**What needs to be done**. Drop the images; return everything else in the listing below exactly.
Dataset extract below:
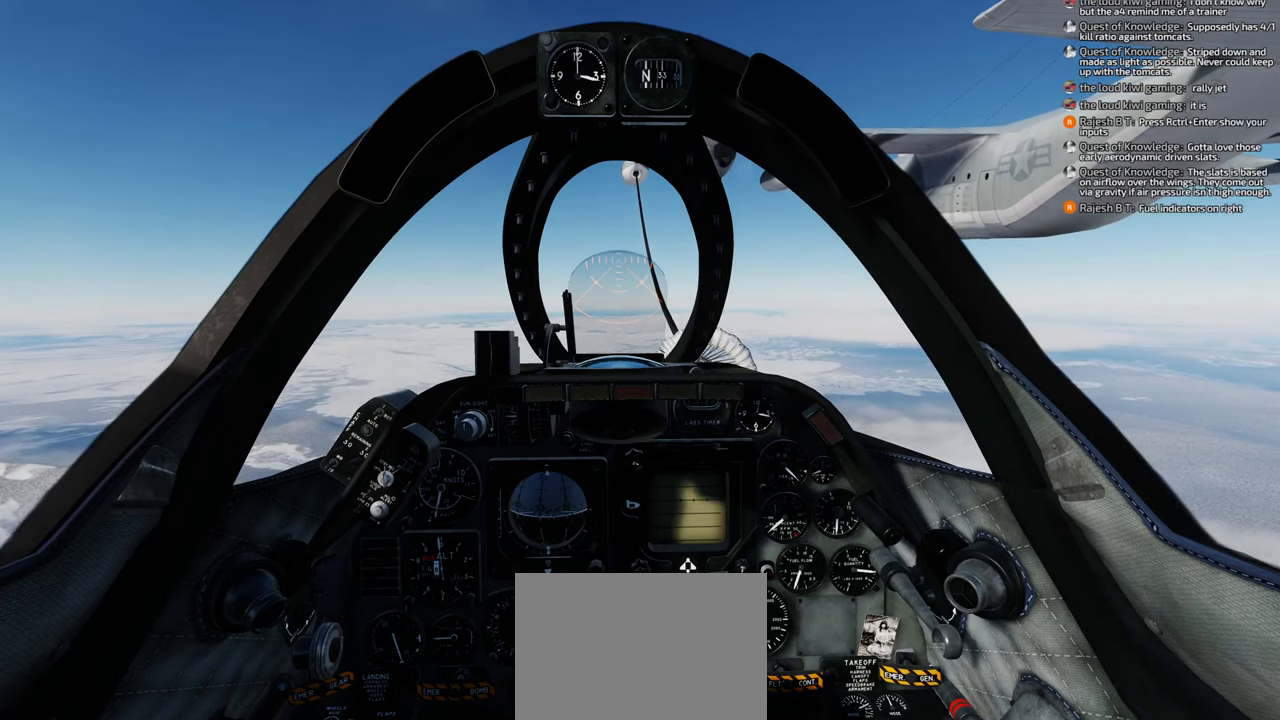
{"buttons": ["R1"], "left_stick": "center", "right_stick": "center", "events": [[367, "START", "down"], [433, "START", "up"]]}
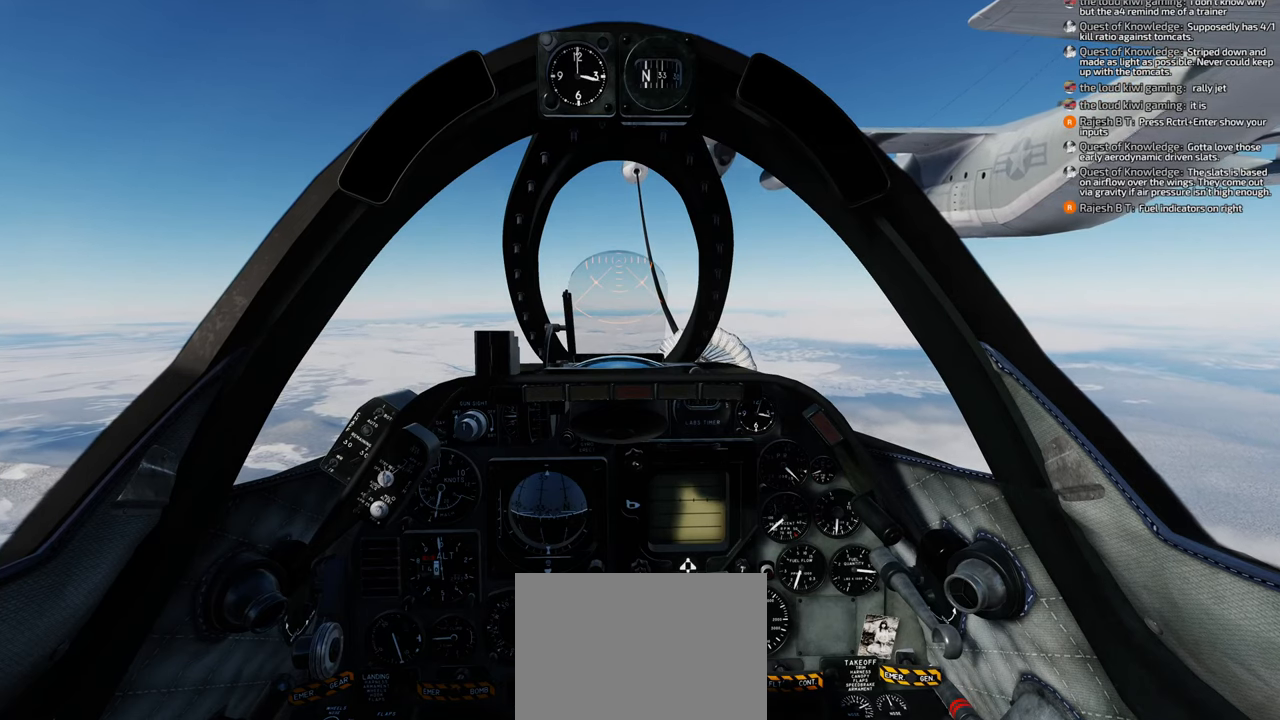
{"buttons": [], "left_stick": "center", "right_stick": "center", "events": [[33, "R1", "up"]]}
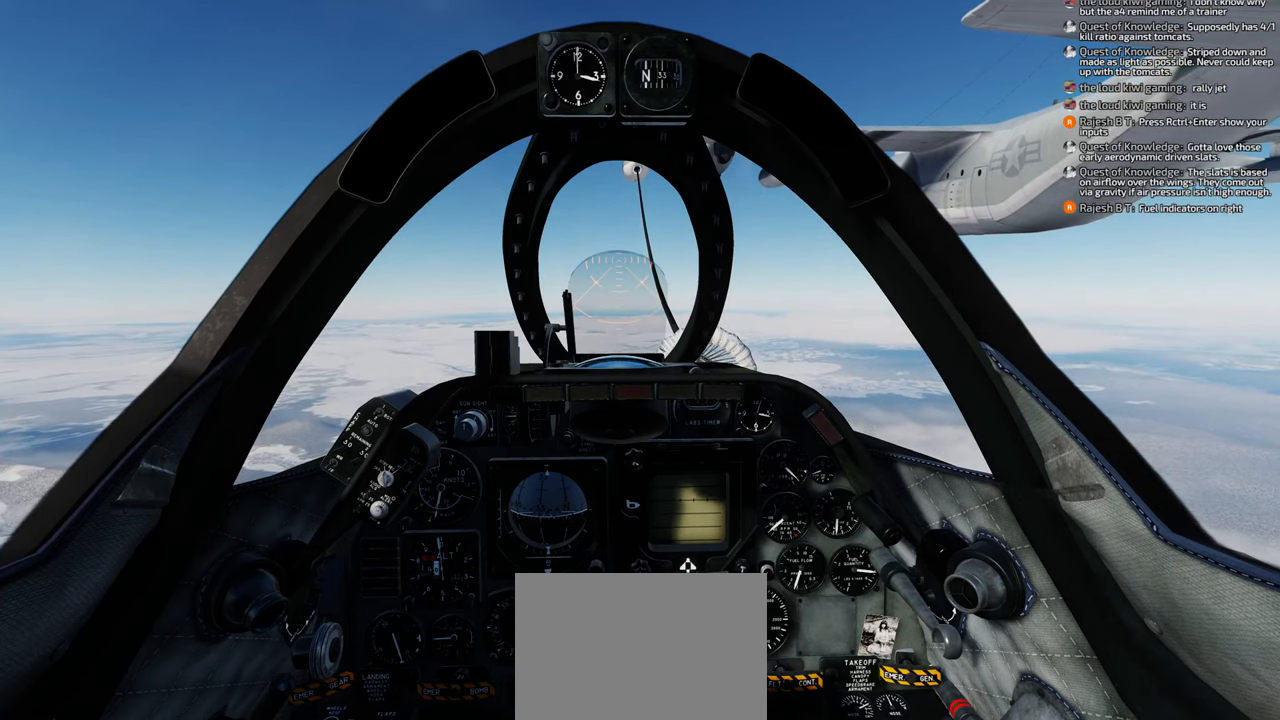
{"buttons": [], "left_stick": "center", "right_stick": "center", "events": []}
End of Dataset extract.
**Your solution**.
{"buttons": ["R1"], "left_stick": "center", "right_stick": "center", "events": [[367, "START", "down"], [433, "START", "up"]]}
{"buttons": [], "left_stick": "center", "right_stick": "center", "events": [[33, "R1", "up"]]}
{"buttons": [], "left_stick": "center", "right_stick": "center", "events": []}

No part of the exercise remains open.